- What is needed -
Please repeat all of the listing exactly.

- Provided information -

* * * * * * *

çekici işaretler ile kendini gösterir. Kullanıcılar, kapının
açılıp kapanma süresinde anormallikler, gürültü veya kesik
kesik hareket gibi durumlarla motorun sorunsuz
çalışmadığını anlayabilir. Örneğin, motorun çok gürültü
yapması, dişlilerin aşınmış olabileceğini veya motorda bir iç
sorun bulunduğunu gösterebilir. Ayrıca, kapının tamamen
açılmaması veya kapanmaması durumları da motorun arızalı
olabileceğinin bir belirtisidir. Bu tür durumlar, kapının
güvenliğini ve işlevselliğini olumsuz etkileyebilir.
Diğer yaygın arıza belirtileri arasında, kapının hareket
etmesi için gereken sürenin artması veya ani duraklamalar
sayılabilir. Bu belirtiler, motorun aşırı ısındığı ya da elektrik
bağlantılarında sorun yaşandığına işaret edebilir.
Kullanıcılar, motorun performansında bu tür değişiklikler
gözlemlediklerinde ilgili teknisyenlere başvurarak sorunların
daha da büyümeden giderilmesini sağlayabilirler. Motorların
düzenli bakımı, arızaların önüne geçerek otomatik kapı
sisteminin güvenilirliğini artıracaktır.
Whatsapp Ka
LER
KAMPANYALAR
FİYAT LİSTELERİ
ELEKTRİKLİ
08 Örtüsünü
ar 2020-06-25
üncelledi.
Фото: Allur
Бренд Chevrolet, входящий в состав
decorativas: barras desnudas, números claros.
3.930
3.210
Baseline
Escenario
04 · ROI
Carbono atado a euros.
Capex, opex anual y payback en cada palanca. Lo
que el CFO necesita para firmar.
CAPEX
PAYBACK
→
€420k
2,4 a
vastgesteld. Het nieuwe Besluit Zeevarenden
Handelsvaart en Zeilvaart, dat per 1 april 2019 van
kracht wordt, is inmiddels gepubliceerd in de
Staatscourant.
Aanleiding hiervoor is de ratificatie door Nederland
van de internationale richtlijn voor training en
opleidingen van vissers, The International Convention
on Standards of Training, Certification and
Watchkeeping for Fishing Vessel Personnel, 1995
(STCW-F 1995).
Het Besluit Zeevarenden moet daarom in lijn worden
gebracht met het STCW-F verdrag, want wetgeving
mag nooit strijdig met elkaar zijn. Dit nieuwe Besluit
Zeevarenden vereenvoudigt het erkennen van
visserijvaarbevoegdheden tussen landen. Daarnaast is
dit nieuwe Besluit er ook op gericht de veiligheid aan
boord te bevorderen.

* * * * * * *

- Answer section -
çekici işaretler ile kendini gösterir. Kullanıcılar, kapının
açılıp kapanma süresinde anormallikler, gürültü veya kesik
kesik hareket gibi durumlarla motorun sorunsuz
çalışmadığını anlayabilir. Örneğin, motorun çok gürültü
yapması, dişlilerin aşınmış olabileceğini veya motorda bir iç
sorun bulunduğunu gösterebilir. Ayrıca, kapının tamamen
açılmaması veya kapanmaması durumları da motorun arızalı
olabileceğinin bir belirtisidir. Bu tür durumlar, kapının
güvenliğini ve işlevselliğini olumsuz etkileyebilir.
Diğer yaygın arıza belirtileri arasında, kapının hareket
etmesi için gereken sürenin artması veya ani duraklamalar
sayılabilir. Bu belirtiler, motorun aşırı ısındığı ya da elektrik
bağlantılarında sorun yaşandığına işaret edebilir.
Kullanıcılar, motorun performansında bu tür değişiklikler
gözlemlediklerinde ilgili teknisyenlere başvurarak sorunların
daha da büyümeden giderilmesini sağlayabilirler. Motorların
düzenli bakımı, arızaların önüne geçerek otomatik kapı
sisteminin güvenilirliğini artıracaktır.
Whatsapp Ka
LER
KAMPANYALAR
FİYAT LİSTELERİ
ELEKTRİKLİ
08 Örtüsünü
ar 2020-06-25
üncelledi.
Фото: Allur
Бренд Chevrolet, входящий в состав
decorativas: barras desnudas, números claros.
3.930
3.210
Baseline
Escenario
04 · ROI
Carbono atado a euros.
Capex, opex anual y payback en cada palanca. Lo
que el CFO necesita para firmar.
CAPEX
PAYBACK
→
€420k
2,4 a
vastgesteld. Het nieuwe Besluit Zeevarenden
Handelsvaart en Zeilvaart, dat per 1 april 2019 van
kracht wordt, is inmiddels gepubliceerd in de
Staatscourant.
Aanleiding hiervoor is de ratificatie door Nederland
van de internationale richtlijn voor training en
opleidingen van vissers, The International Convention
on Standards of Training, Certification and
Watchkeeping for Fishing Vessel Personnel, 1995
(STCW-F 1995).
Het Besluit Zeevarenden moet daarom in lijn worden
gebracht met het STCW-F verdrag, want wetgeving
mag nooit strijdig met elkaar zijn. Dit nieuwe Besluit
Zeevarenden vereenvoudigt het erkennen van
visserijvaarbevoegdheden tussen landen. Daarnaast is
dit nieuwe Besluit er ook op gericht de veiligheid aan
boord te bevorderen.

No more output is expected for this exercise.